Clinton's search for Vice President narrows as convention nears

The short list includes former governor and current Sen. Tim Kaine (D) of Virginia; Tom Vilsack, secretary of the US Department of Agriculture; and Tom Perez, US Labor Secretary.

Andrew Harnik/AP
Democratic presidential candidate Hillary Clinton, accompanied by Sen. Tim Kaine, (D) of Virginia, speaks at a rally at Northern Virginia Community College in Annandale, Va., July 14.

With the Democratic National Convention in Philadelphia starting next week, Hillary Clinton is narrowing her search for a vice presidential running mate and a decision is expected as soon as Friday.

While the process has been kept under wraps with only Mrs. Clinton and her close advisers in the know, a likely short list has emerged, consisting of former governor and current Sen. Tim Kaine (D) of Virginia; Tom Vilsack, secretary of the US Department of Agriculture; and Tom Perez, US Labor Secretary.

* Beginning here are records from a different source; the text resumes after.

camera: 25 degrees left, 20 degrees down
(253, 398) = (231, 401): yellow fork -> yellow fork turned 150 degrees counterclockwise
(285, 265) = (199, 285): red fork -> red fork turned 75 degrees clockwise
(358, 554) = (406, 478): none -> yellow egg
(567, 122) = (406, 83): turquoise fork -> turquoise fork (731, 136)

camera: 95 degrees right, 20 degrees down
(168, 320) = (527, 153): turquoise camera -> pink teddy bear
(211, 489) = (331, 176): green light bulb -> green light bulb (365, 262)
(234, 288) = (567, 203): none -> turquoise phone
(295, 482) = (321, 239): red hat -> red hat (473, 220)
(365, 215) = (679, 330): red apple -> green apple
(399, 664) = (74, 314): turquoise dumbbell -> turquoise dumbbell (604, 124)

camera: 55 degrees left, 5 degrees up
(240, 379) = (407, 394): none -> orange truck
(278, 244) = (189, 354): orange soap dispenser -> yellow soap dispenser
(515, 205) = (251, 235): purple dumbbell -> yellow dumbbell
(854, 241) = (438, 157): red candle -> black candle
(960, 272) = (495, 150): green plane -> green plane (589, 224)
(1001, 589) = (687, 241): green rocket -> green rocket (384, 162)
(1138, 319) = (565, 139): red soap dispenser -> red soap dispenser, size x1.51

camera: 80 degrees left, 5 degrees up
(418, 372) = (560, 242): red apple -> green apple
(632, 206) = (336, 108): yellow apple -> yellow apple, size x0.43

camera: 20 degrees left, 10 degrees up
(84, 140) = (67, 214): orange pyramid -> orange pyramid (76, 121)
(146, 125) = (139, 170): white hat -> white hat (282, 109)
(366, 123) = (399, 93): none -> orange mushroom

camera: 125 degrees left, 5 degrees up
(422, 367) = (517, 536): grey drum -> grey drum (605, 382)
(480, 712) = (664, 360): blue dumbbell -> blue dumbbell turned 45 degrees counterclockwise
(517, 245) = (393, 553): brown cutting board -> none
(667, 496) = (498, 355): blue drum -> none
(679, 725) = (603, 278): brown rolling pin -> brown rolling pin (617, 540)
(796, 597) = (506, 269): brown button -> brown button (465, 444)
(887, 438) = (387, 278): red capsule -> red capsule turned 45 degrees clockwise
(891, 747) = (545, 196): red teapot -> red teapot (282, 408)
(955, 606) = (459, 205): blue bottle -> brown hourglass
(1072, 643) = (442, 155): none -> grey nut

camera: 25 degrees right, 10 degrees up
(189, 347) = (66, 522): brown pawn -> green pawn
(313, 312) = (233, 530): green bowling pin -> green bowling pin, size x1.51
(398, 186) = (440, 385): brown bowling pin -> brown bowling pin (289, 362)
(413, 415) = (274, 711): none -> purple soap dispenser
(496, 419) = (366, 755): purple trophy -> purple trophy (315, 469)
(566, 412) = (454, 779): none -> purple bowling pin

The selection of a running mate is more than just a strategic move, it is the first time the American public can observe Clinton's decisionmaking as a presidential nominee, as The Christian Science Monitor's Francine Kiefer reported earlier this month.

The prevailing question is, “Would this person be a good president?” Clinton told Charlie Rose of CBS News and PBS on Monday night. “You know, I am afflicted with the responsibility gene, and I know what it’s like being president. I’ve seen it up close, I’ve worked for one, I’ve had that experience. So for me there is nothing more important than my rock-solid conviction that the person I choose could literally get up one day and be the president of the United States.”

Senator Kaine has emerged as the forerunner in the vice presidential bid, thanks to his experience in presidential battleground state of Virginia as governor and senator. Additionally he has served as the Democratic National Committee chairman and worked on fair housing and civil rights issues while practicing as a lawyer. His time as a Catholic missionary and fluent Spanish could also be useful to draw in votes from disparate demographics. And he has never lost an election.

Kaine could help to underscore some of the qualities that Clinton has been trying to emphasize throughout her campaign, as the Monitor reported:

Were she to settle on Senator Kaine, it would underscore her pragmatism and emphasis on experience, the very qualities she’s been trying to highlight from the beginning of her campaign. Though he humorously confesses he is “boring,” he is well-respected by Senate colleagues, and brings a wealth of governing experience.

Kaine has been described as being very Obama-like, and was an early Obama supporter in the 2008 election.

“He is this progressive Catholic. He’s like an Obama Catholic,” one senior administration official, who spoke on the condition of anonymity to comment frankly about the president, told The Washington Post. “He has thought a lot about these things and can interpret Obama.”

Secretary Vilsack who, like Kaine, has experience as governor – in Iowa, has the advantage of a close personal friendship with the Clintons. Clinton was a key supporter in Vilsack's gubernatorial victory in 1998 and his brother-in-law worked with the presidential candidate in the 1970s. This isn’t the first time Vilsack has been looking at a place on a presidential ticket. John Kerry considered the former governor for a running mate in 2004, and he launched his own, unsuccessful and short lived, presidential campaign in 2008.

Both Kaine and Vilsack are likely to deliver their home states, but in this respect Vilsack has the advantage. Iowa is a swing state, while Virginia has voted for the democratic candidate in the past two presidential elections.

“He’s not a lot of bling and glitter; he’s just Iowa solid,” Bonnie Campbell, an Iowa Democratic strategist with longtime ties to both Clinton and Vilsack, told The Washington Post.

Secretary Perez is a progressive powerhouse and highly respected within the White House for his policy skills. As the son of immigrants from the Dominican Republic, he could unite Latino voters who have turned away from Republican presidential candidate Donald Trump because of his anti-immigration stance. He has also headed the civil rights division of the Justice Department, served as the a federal prosecutor, and worked as an aide to the late Sen. Ted Kennedy (D) of Massachusetts.

According to Democratic Party representatives who spoke with The Washington Post, it does not appear that Perez is being considered quite as seriously as Kain and Vilsack, but is a promising third choice.

Sen. Elizabeth Warren (D) of Massachusetts, who was a favorite among liberal voters (particularly the Bernie Sanders supporters) Clinton needs to unite the party, has not been officially ruled out, but is not expected to be the final choice, despite the tantalizing prospect of an all-female presidential ticket, according to the Associated Press.

Clinton’s decision is expected to come during her time campaigning in Florida this weekend, either at a rally scheduled to be held at the state fairgrounds in Tampa or Saturday at Florida International University in Miami.